J’aimerais bien travailler avec Sébastien Tellier qui est pour moi l’un des plus grands musiciens de notre génération. C’est quelqu’un d’insolent, de borderline, de pas politiquement correct. Il fait de ses concerts des sortes de one man show… Il a ce côté gainsbourien qui dérange, et je trouve ça extrêmement rare maintenant d’avoir des artistes qui osent sortir des clous.

 

Pensez-vous que c’est important de déranger pour être un bon artiste?

C’est une bonne question. Ce n’est pas du tout ce que je recherche mais j’admire cette façon de faire.

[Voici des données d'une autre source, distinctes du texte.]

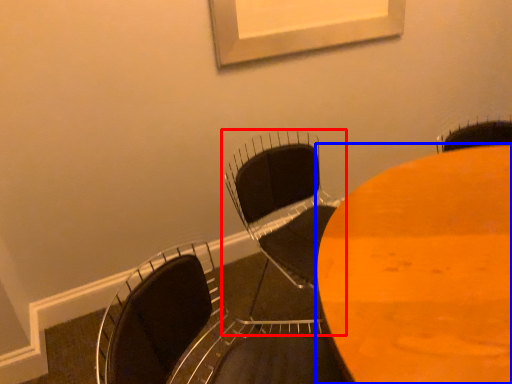
Question: Which of the following is the farthest to the observer, chair (highlighted by a red box) or table (highlighted by a blue box)?

Choices:
 (A) chair
 (B) table

Answer: (A)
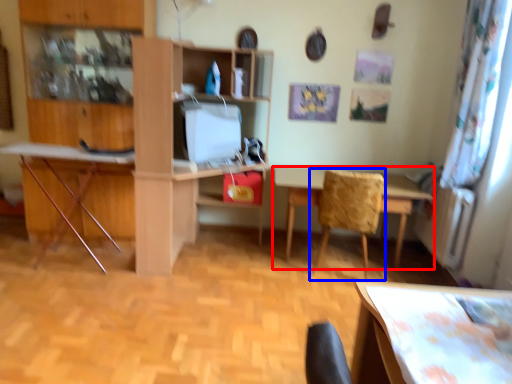
Question: Which object is further to the camera taking this photo, table (highlighted by a red box) or chair (highlighted by a blue box)?

Choices:
 (A) table
 (B) chair

Answer: (A)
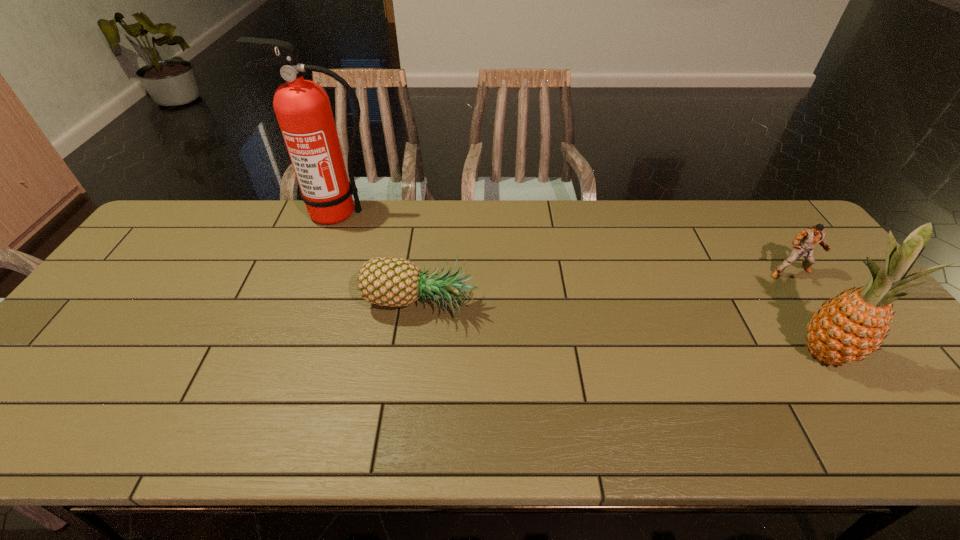
Locate an element on the screen. This screenshot has width=960, height=540. fire extinguisher is located at coordinates (303, 110).

I want to click on the leftmost object, so click(x=303, y=110).

This screenshot has width=960, height=540. Find the location of `the third shortest object`. the third shortest object is located at coordinates (848, 328).

Image resolution: width=960 pixels, height=540 pixels. I want to click on the right pineapple, so click(848, 328).

Where is `puncher`? puncher is located at coordinates (809, 238).

Where is `the shorter pineapple`? This screenshot has width=960, height=540. the shorter pineapple is located at coordinates (383, 281).

Locate an element on the screen. the second object from left to right is located at coordinates (383, 281).

Locate an element on the screen. This screenshot has height=540, width=960. free space located on the handle side of the leftmost object is located at coordinates (300, 317).

At what (x,y) coordinates should I click in order to perform the action: click on free space located 0.400m on the back of the third shortest object. Please return your answer as a coordinate pair (x, y). Looking at the image, I should click on (742, 231).

The width and height of the screenshot is (960, 540). I want to click on free space located 0.080m on the front-facing side of the second farthest object, so click(x=811, y=302).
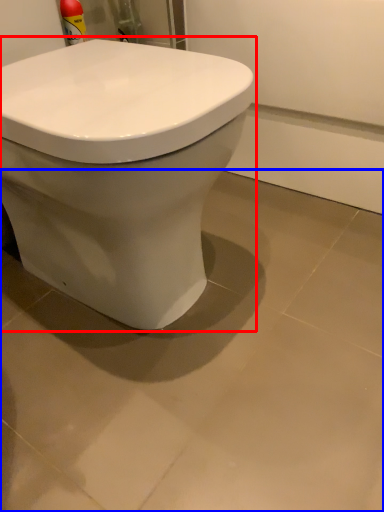
Question: Which of the following is the farthest to the observer, toilet (highlighted by a red box) or ceramic tile (highlighted by a blue box)?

Orelsan a par exemple provoqué un raz-de-marée scandaleux avec ses chansons qui sont loin d’être féministes ou dans l’air du temps.

 

Vous avez longtemps été seule sur scène avec votre piano, vous êtes aujourd’hui cinq musiciens. Comment s’est passée l’adaptation de l’album sur scène ?

On a réarrangé Petite Amie avec un musicien que j’adore, qui s’appelle Victor le Masne, qui a fait trois albums avec Housse de Racket. Il a compris ma musique et m’a aidé à transposer l’album sur scène et à lui donner une dimension plus dynamique, adaptée au live. J’ai réussi à passer certains caps, à me lever de mon piano, à danser sur scène… Partager cette aventure avec eux est devenue indispensable maintenant.

 

Avez-vous toujours autant le trac avant de monter sur scène ?

Avant j’étais pétrifiée, je le suis moins aujourd’hui.

 

Avez-vous des astuces pour vaincre le stress ?

Non, je cherche vainement des façons de sortir de cette impasse… Je parle, je boxe, je fais des blagues avec mes musiciens !

 

Gardez-vous en mémoire un souvenir de concert particulièrement marquant ?

C’est un peu idiot à dire mais sincèrement la première fois à Olympia c’était extraordinaire… Je n’ai jamais ressenti ça de ma vie, j’étais submergée d’émotions. C’était même dur parfois d’aller au bout des chansons. Le public était déchaîné, toute ma famille était là… J’avais l’impression de vivre un rêve.

 

Et d'où vous est venue l'envie de jouer de la musique ? 

J’ai appris à jouer parce que tout le monde jouait à la maison. Mes parents sont pianistes amateurs. Ils ont fait pleins de trucs différents, ils ont été libraires quand je suis née, ensuite ils ont monté des boutiques, ils ont fait de la papèterie, ils ont vendu des fringues, après ils ont fait du documentaire… Aujourd’hui, mon père se consacre vraiment à sa musique. Il a mis je pense 60 ans de sa vie à assumer qu’il était musicien. Il compose, il joue un peu partout et ma mère s’occupe de faire vivre sa musique et l’aide à trouver des dates. C’est un couple fusionnel, des gens hors-normes.